Figure 3. Application of straight clamps to the cornual structures.

Figure 4. Omentum dissection from the right side of the uterus.

Figure 5. Separation of the bowel adherent to the right side of the uterus.

Figure 6. Division of the left round ligament. The part of the anterior peritoneal pouch between the utero-vesical fold of peritoneum and lower limit of the adhesion is shown by the white arrow.

Figure 7. Separation of the right side of the abdomino-uterine adhesion after swinging the left part of the uterus backwards.

Figure 8. The adhesion has been dissected. The right round ligament is shown by a white arrow.

Figure 9. The right round ligament has been divided (black hollow arrows). The raw area on the anterior uterine surface is shown by white arrows. The free part of the anterior peritoneal pouch lies at the level of the solid black arrow.

Figure 10. The anterior surface of the specimen after hysterectomy.

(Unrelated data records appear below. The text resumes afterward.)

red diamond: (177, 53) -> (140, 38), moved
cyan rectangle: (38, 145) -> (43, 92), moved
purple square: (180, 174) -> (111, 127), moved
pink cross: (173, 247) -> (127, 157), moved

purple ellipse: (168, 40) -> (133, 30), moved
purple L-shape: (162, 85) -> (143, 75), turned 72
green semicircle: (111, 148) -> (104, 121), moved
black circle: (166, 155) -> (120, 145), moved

The incidence of adhesions between the posterior surface of the anterior abdominal wall and the anterior surface of the uterus has been rising owing to the increased rates of caesarean sections in the last few decades.[1,2] It is further increased proportional to the number of cesarean sections a woman undergoes.[4] If the area of the adhesion is long and wide, the lower part of the anterior surface of the uterus cannot be approached. Since the location the urinary bladder in these adhesions cannot be predicted, it is at risk of injury during separation of the adhesions. We dissected the adhesion on one side, divided the round ligament on that side, and reached the lower lateral limit of the adhesion. After ascertaining the location of the bladder, dissection was continued to the other side. This technique is safer than starting the dissection at the upper part of the adhesion and progressing downwards towards the bladder.

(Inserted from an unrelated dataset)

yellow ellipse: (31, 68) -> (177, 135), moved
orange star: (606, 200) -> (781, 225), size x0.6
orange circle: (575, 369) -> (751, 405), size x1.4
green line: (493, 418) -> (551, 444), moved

From the study of a single case, one cannot conclude about closure or non closure of the uterovesical fold of the peritoneum and its effect on such adhesions. The operation notes of the cesarean section of this patient were not available to help decide the cause of the adhesion. It was not an inverted T-shaped incision on the lower segment, as the part above the uterovesical fold was free. It is possible that the anterior surface of the uterus was injured while a deep incision was made on the anterior abdominal wall. The vertical suture line on the uterus and the closed abdominal wall incision might have resulted in this adhesion, as would occur in the case of an upper segment cesarean section.

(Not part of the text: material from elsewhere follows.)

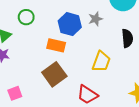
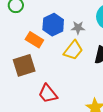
yellow trapezoid: (101, 62) -> (73, 50), moved

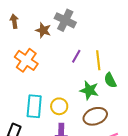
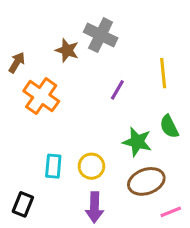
brown arrow: (14, 21) -> (17, 63), moved, turned 40
yellow line: (98, 60) -> (163, 73), moved
cyan rectangle: (34, 106) -> (53, 166), size x0.7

1.      El-Shawarby S, Salim R, Lavery S, Saridogan E. Uterine adherence to anterior abdominal wall after caesarean section. BJOG 2011;118:1133–1135.
2.      Stark M, Hoyme UB, Stubert B, Kieback D, di Renzo GC. Post-cesarean adhesions - are they a unique entity? J Matern Fetal Neonatal Med 2008;21:513–6.
3.      Awonuga AO, Fletcher NM, Saed GM, Diamond MP. Postoperative Adhesion Development Following Cesarean and Open Intra-Abdominal Gynecological Operations. Reproductive Sci. 2011 December; 18(12): 1166–1185.

4.      Z Shi, L Ma, Y Yang, H Wang, A Schreiber, X Li, et al.  Adhesion formation after previous caesarean section-a  meta-analysis and systematic review. BJOG 2011;118:410–22.